Consider the following grammar G:
S -> aS
-> aTb
-> a
T -> aTb
-> a
How would I prove that L( G) = L where L = { a^m b^n | 0 <= n < m} in two steps as follows.
a) By induction that L( G) SubsetEq L considering the following equality:
0 <= |w|_b < |w|_a + |w|_S + |w|_T
where w is any sentential form.
for this, i started with the basis step as follows:
Basis: Let the lenght of the derivative = 1, therefore:
S => aS, |w|_b = 0, |w|_a = 1, |w|_S = 1, |w|_T = 0, and the inequality is true
S => atb, |w|_b = 1, |w|_a = 1, |w|_S = 0, |w|_T = 1, and the inequality is true
S => a, |w|_b = 0, |w|_a = 1, |w|_S = 0, |w|_T = 0, and the inequality is true
which proves that the basis step is true, but how would I go about proving the inductive step?
b) And that L SubsetEq L( G) by finding a derivation schema for
any w in L.
Ok, so with everyones help, I managed to get a bit of the solution for part b.
If x = a^m+n b^n and n > 0, then:
S => a^m-1 S using S -> aS
=> a^m Tb using S -> aTb
=> a^m+n-1 Tb^n using T -> aTb
=> a^m+nb^n using T -> a
If x = a^n, then:
S = a^n-1 S using S -> aS
S = a^n using S -> a
But from here, I am not sure how to get the final solution in order to prove that L(G) = L. From what I understand, the final step should result in S=a^m b^n correct?

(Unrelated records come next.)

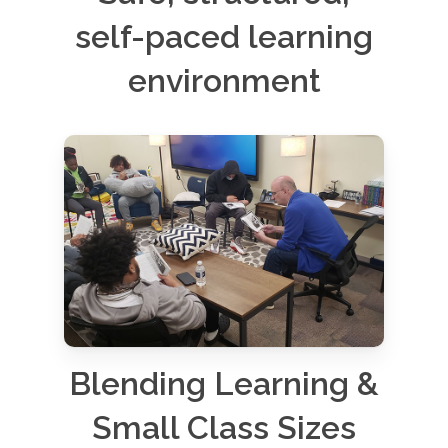
self-paced learning
environment
Blending Learning &
Small Class Sizes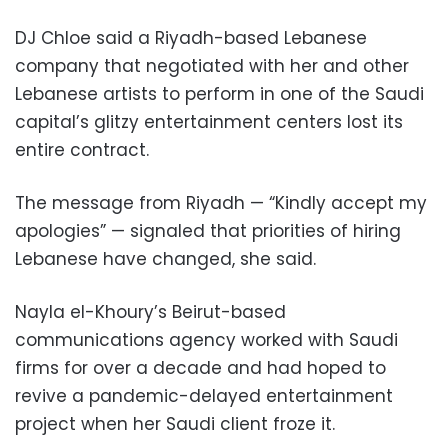
DJ Chloe said a Riyadh-based Lebanese
company that negotiated with her and other
Lebanese artists to perform in one of the Saudi
capital’s glitzy entertainment centers lost its
entire contract.
The message from Riyadh — “Kindly accept my
apologies” — signaled that priorities of hiring
Lebanese have changed, she said.
Nayla el-Khoury’s Beirut-based
communications agency worked with Saudi
firms for over a decade and had hoped to
revive a pandemic-delayed entertainment
project when her Saudi client froze it.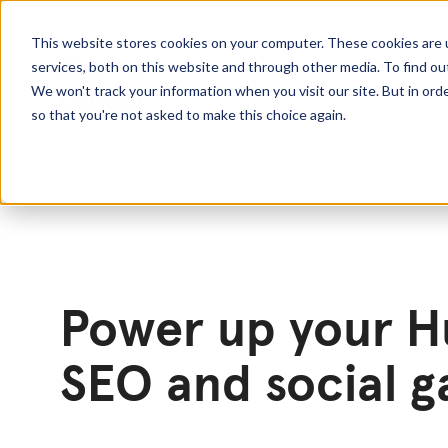
This website stores cookies on your computer. These cookies are 
services, both on this website and through other media. To find o
We won't track your information when you visit our site. But in orde
so that you're not asked to make this choice again.
Power up your 
SEO and social 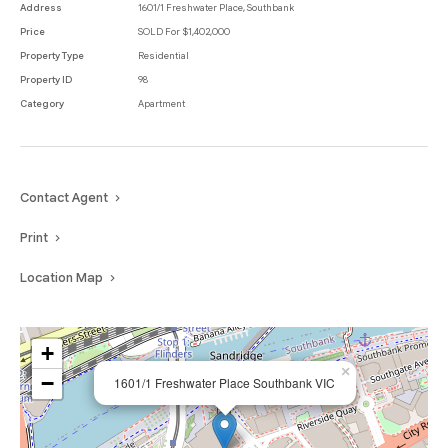
Address
1601/1 Freshwater Place, Southbank
Price
SOLD For $1,402,000
Property Type
Residential
Property ID
98
Category
Apartment
Contact Agent
Print
Location Map
+
×
−
1601/1 Freshwater Place Southbank VIC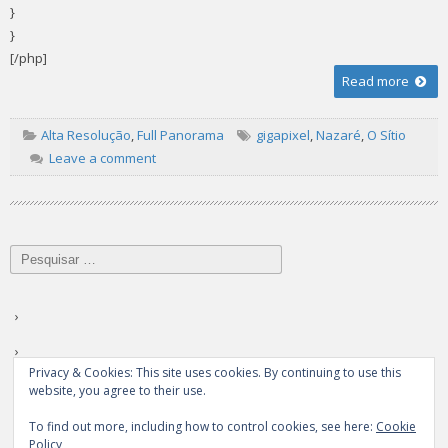
}
}
[/php]
Read more
Alta Resolução
,
Full Panorama
gigapixel
,
Nazaré
,
O Sítio
Leave a comment
Pesquisar
por:
Privacy & Cookies: This site uses cookies. By continuing to use this
website, you agree to their use.
To find out more, including how to control cookies, see here:
Cookie
Policy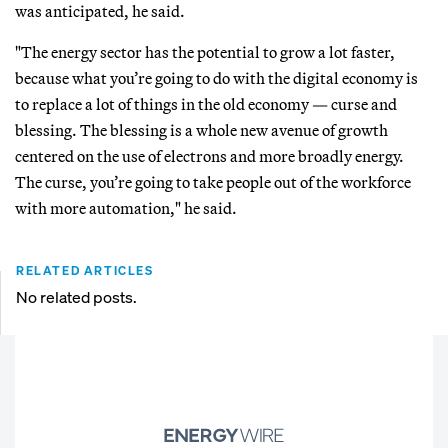
was anticipated, he said.
"The energy sector has the potential to grow a lot faster,
because what you’re going to do with the digital economy is
to replace a lot of things in the old economy — curse and
blessing. The blessing is a whole new avenue of growth
centered on the use of electrons and more broadly energy.
The curse, you’re going to take people out of the workforce
with more automation," he said.
RELATED ARTICLES
No related posts.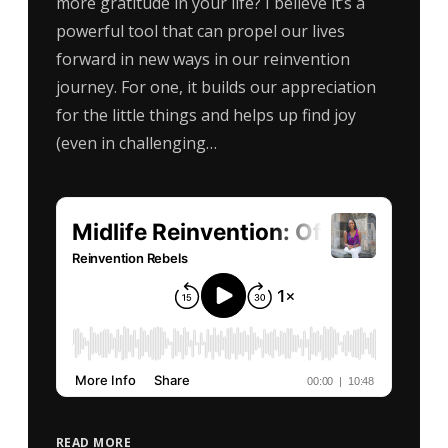
more gratitude in your life? I believe it’s a
powerful tool that can propel our lives
forward in new ways in our reinvention
journey. For one, it builds our appreciation
for the little things and helps up find joy
(even in challenging…
READ MORE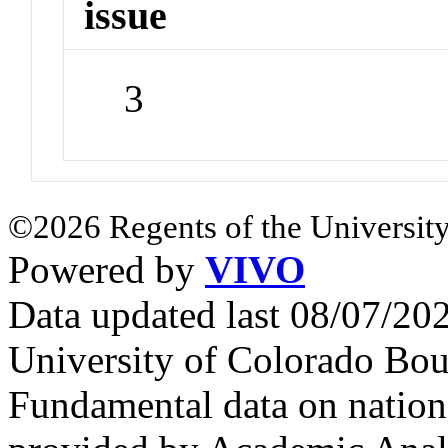
issue
3
©2026 Regents of the University
Powered by
VIVO
Data updated last 08/07/2
University of Colorado Bou
Fundamental data on nationa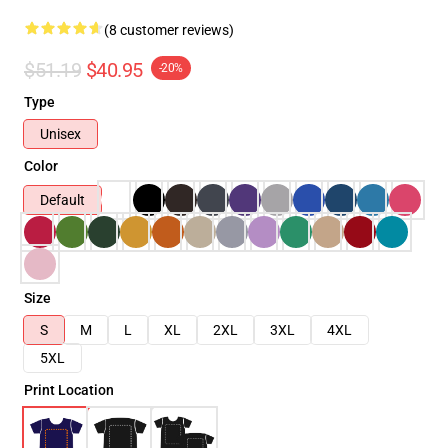
(8 customer reviews)
$51.19
$40.95
-20%
Type
Unisex
Color
Default
Size
S
M
L
XL
2XL
3XL
4XL
5XL
Print Location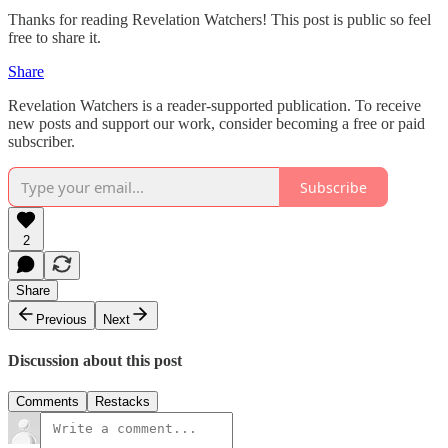
Thanks for reading Revelation Watchers! This post is public so feel
free to share it.
Share
Revelation Watchers is a reader-supported publication. To receive
new posts and support our work, consider becoming a free or paid
subscriber.
Subscribe
2
Share
Previous
Next
Discussion about this post
Comments
Restacks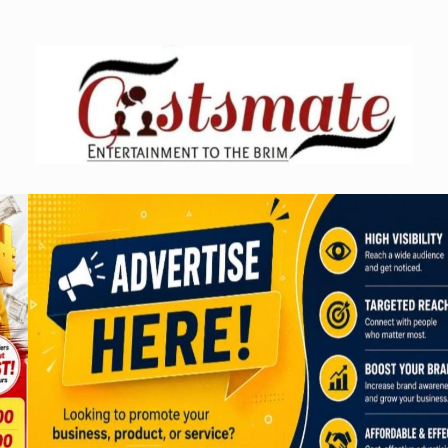
Skip
to
content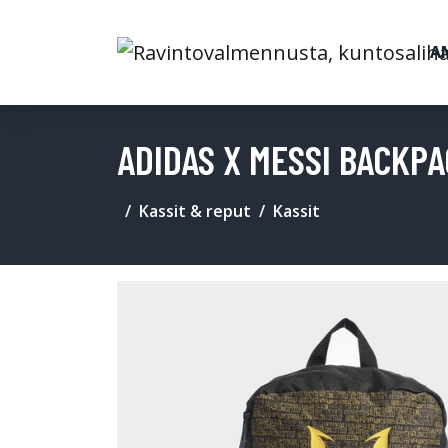
A
ADIDAS X MESSI BACKP
Kassit & reput
Kassit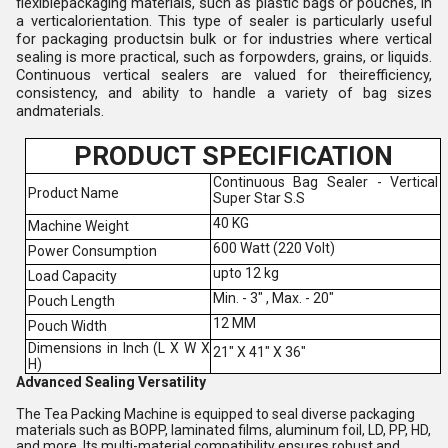
flexiblepackaging materials, such as plastic bags or pouches, in
a verticalorientation. This type of sealer is particularly useful
for packaging productsin bulk or for industries where vertical
sealing is more practical, such as forpowders, grains, or liquids.
Continuous vertical sealers are valued for theirefficiency,
consistency, and ability to handle a variety of bag sizes
andmaterials.
PRODUCT SPECIFICATION
Continuous Bag Sealer - Vertical
Product Name
Super Star S.S
40 KG
Machine Weight
600 Watt (220 Volt)
Power Consumption
upto 12 kg
Load Capacity
Min. - 3" , Max. - 20"
Pouch Length
12 MM
Pouch Width
Dimensions in Inch (L X W X
21" X 41" X 36"
H)
Advanced Sealing Versatility
The Tea Packing Machine is equipped to seal diverse packaging
materials such as BOPP, laminated films, aluminum foil, LD, PP, HD,
and more. Its multi-material compatibility ensures robust and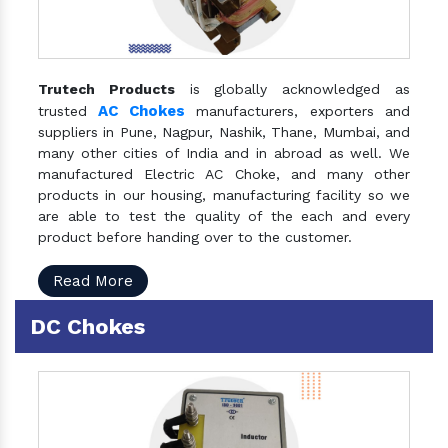
Trutech Products
is globally acknowledged as
AC Chokes
trusted
manufacturers, exporters and
suppliers in Pune, Nagpur, Nashik, Thane, Mumbai, and
many other cities of India and in abroad as well. We
manufactured Electric AC Choke, and many other
products in our housing, manufacturing facility so we
are able to test the quality of the each and every
product before handing over to the customer.
Read More
DC Chokes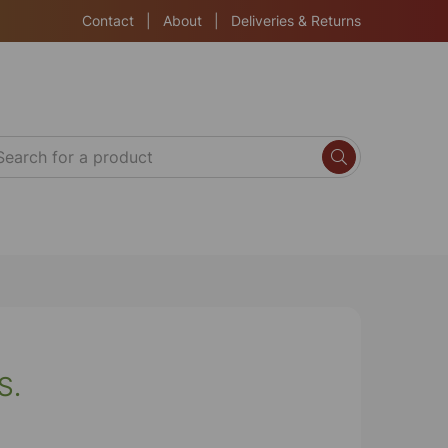
Contact
|
About
|
Deliveries & Returns
S.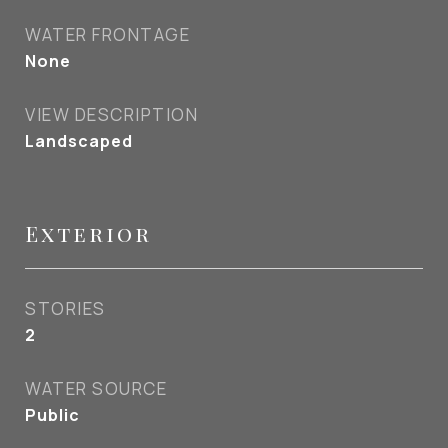
WATER FRONTAGE
None
VIEW DESCRIPTION
Landscaped
Exterior
STORIES
2
WATER SOURCE
Public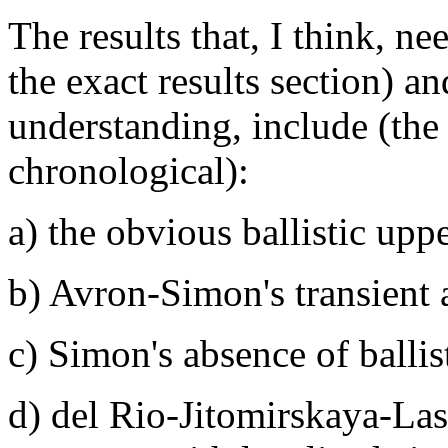
The results that, I think, 
the exact results section) a
understanding, include (the l
chronological):
a) the obvious ballistic up
b) Avron-Simon's transient 
c) Simon's absence of balli
d) del Rio-Jitomirskaya-La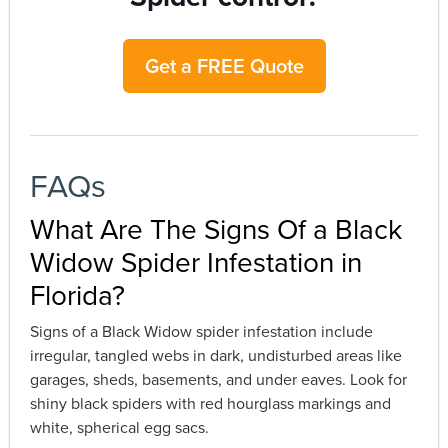
Get a FREE Quote
FAQs
What Are The Signs Of a Black
Widow Spider Infestation in
Florida?
Signs of a Black Widow spider infestation include
irregular, tangled webs in dark, undisturbed areas like
garages, sheds, basements, and under eaves. Look for
shiny black spiders with red hourglass markings and
white, spherical egg sacs.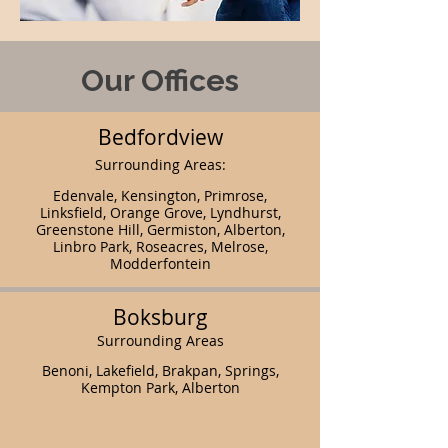
Our Offices
Bedfordview
Surrounding Areas:
Edenvale, Kensington, Primrose,
Linksfield, Orange Grove, Lyndhurst,
Greenstone Hill, Germiston, Alberton,
Linbro Park, Roseacres, Melrose,
Modderfontein
Boksburg
Surrounding Areas
Benoni, Lakefield, Brakpan, Springs,
Kempton Park, Alberton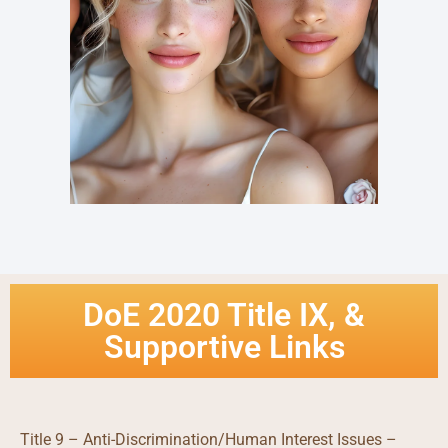
DoE 2020 Title IX, &
Supportive Links
Title 9 – Anti-Discrimination/Human Interest Issues –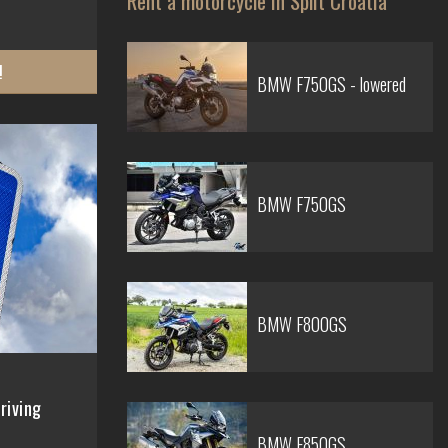
Rent a motorcycle in Split Croatia
!
BMW F750GS - lowered
BMW F750GS
BMW F800GS
riving
BMW F850GS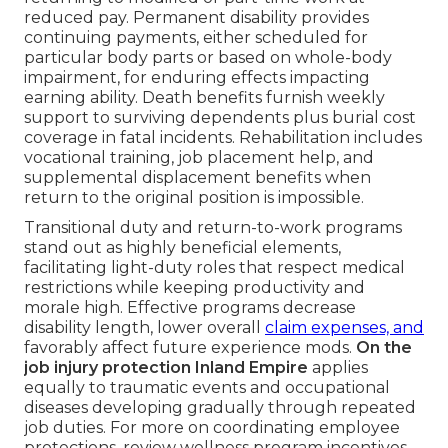
reduced pay. Permanent disability provides
continuing payments, either scheduled for
particular body parts or based on whole-body
impairment, for enduring effects impacting
earning ability. Death benefits furnish weekly
support to surviving dependents plus burial cost
coverage in fatal incidents. Rehabilitation includes
vocational training, job placement help, and
supplemental displacement benefits when
return to the original position is impossible.
Transitional duty and return-to-work programs
stand out as highly beneficial elements,
facilitating light-duty roles that respect medical
restrictions while keeping productivity and
morale high. Effective programs decrease
disability length, lower overall
claim expenses, and
favorably affect future experience mods.
On the
job injury protection Inland Empire
applies
equally to traumatic events and occupational
diseases developing gradually through repeated
job duties. For more on coordinating employee
protections, review wellness program incentives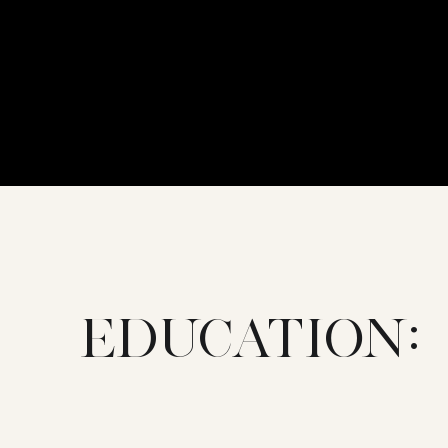
EDUCATION: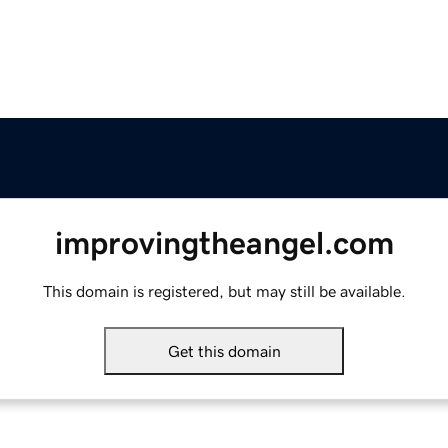
improvingtheangel.com
This domain is registered, but may still be available.
Get this domain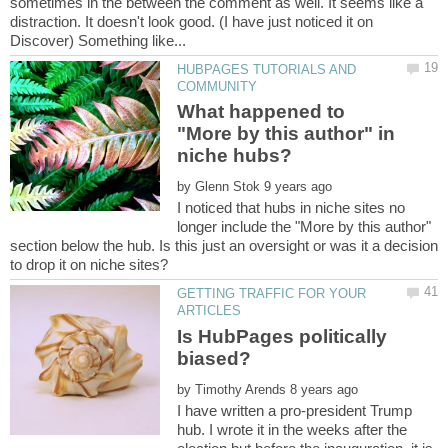
sometimes in the between the comment as well. It seems like a
distraction. It doesn't look good. (I have just noticed it on
HUBPAGES TUTORIALS AND
What happened to
"More by this author" in
by
I noticed that hubs in niche sites no
longer include the "More by this author"
section below the hub. Is this just an oversight or was it a decision
GETTING TRAFFIC FOR YOUR
Is HubPages politically
biased?
by
I have written a pro-president Trump
hub. I wrote it in the weeks after the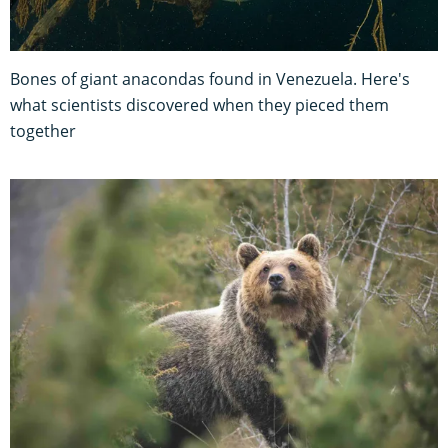
Bones of giant anacondas found in Venezuela. Here's
what scientists discovered when they pieced them
together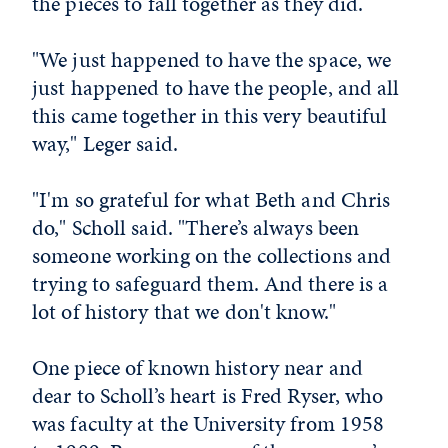
the pieces to fall together as they did.
"We just happened to have the space, we
just happened to have the people, and all
this came together in this very beautiful
way," Leger said.
"I'm so grateful for what Beth and Chris
do," Scholl said. "There’s always been
someone working on the collections and
trying to safeguard them. And there is a
lot of history that we don't know."
One piece of known history near and
dear to Scholl’s heart is Fred Ryser, who
was faculty at the University from 1958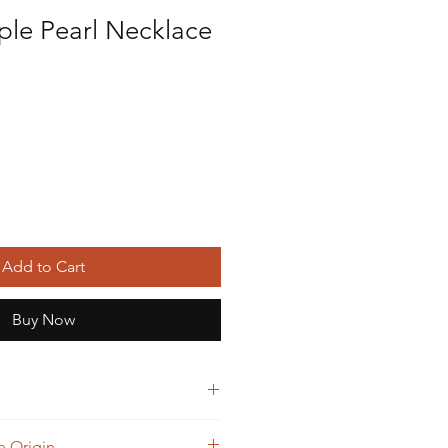
ple Pearl Necklace
Add to Cart
Buy Now
beautiful please make sure they are
 Origin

For the induction step of the first argument you need to assume that the statement is true for all derivations of length $n$ and show that it’s true for all derivations of length $n+1$.
Suppose that $S\Rightarrow^{n+1} w$. Then there is a word $v$ such that $S\Rightarrow^n v\Rightarrow w$. The last step in the derivation uses one of the five productions, and you need only see what each of the productions does to the number of $a$s, the number of $b$s, the number of $S$s, and the number of $T$s. For example, if the last step used the production $S\to aTb$, then $|w|_a=|v|_a+1$, $|w|_b=|v|_b+1$, $|w|_S=|v|_S-1$, and $|w|_T=|v|_T+1$, so
$$\begin{align*} |w|_a+|w|_S+|w|_T&=(|v|_a+1)+(|v|_S-1)+(|v|_T+1)\\ &=|v|_a+|v|_S+|v|_T+1\\ &>|v|_b+1&\text{induction hyp.}\\ &=|w|_b\;, \end{align*}$$
as desired. It now follows that if $w\in L(G)$, then $|w|_b\le|w|_a+|w|_S+|w|_T=|w|_a$. To complete the proof that $L(G)\subseteq L$, you must show that if $w\in L(G)$, then $w=a^mb^n$ for some $m,n\ge 0$, i.e., that every $a$ in $w$ comes before every $b$. You can also prove this by induction on the length of the derivation.
To show that $L\subseteq L(G)$, you’re to come up with an algorithm for deriving each $a^mb^n$ with $n<m$. If $n=0$, for instance, and $m\ge 1$, we can derive $a^mb^n=a^m$ by applying $S\to aS$ $m-1$ times and then applying $S\to a$:
$$\underbrace{S\Rightarrow aS\Rightarrow a^2S\Rightarrow\ldots\Rightarrow a^{m-1}S}_{m-1\text{ steps}}\Rightarrow a^m\;.$$
To complete the proof, you need to do something similar for the case in which $n>0$. It may help to let $k=m-n$ and to think about how to derive $a^{n+k}b^n$, where $k$ is a positive integer.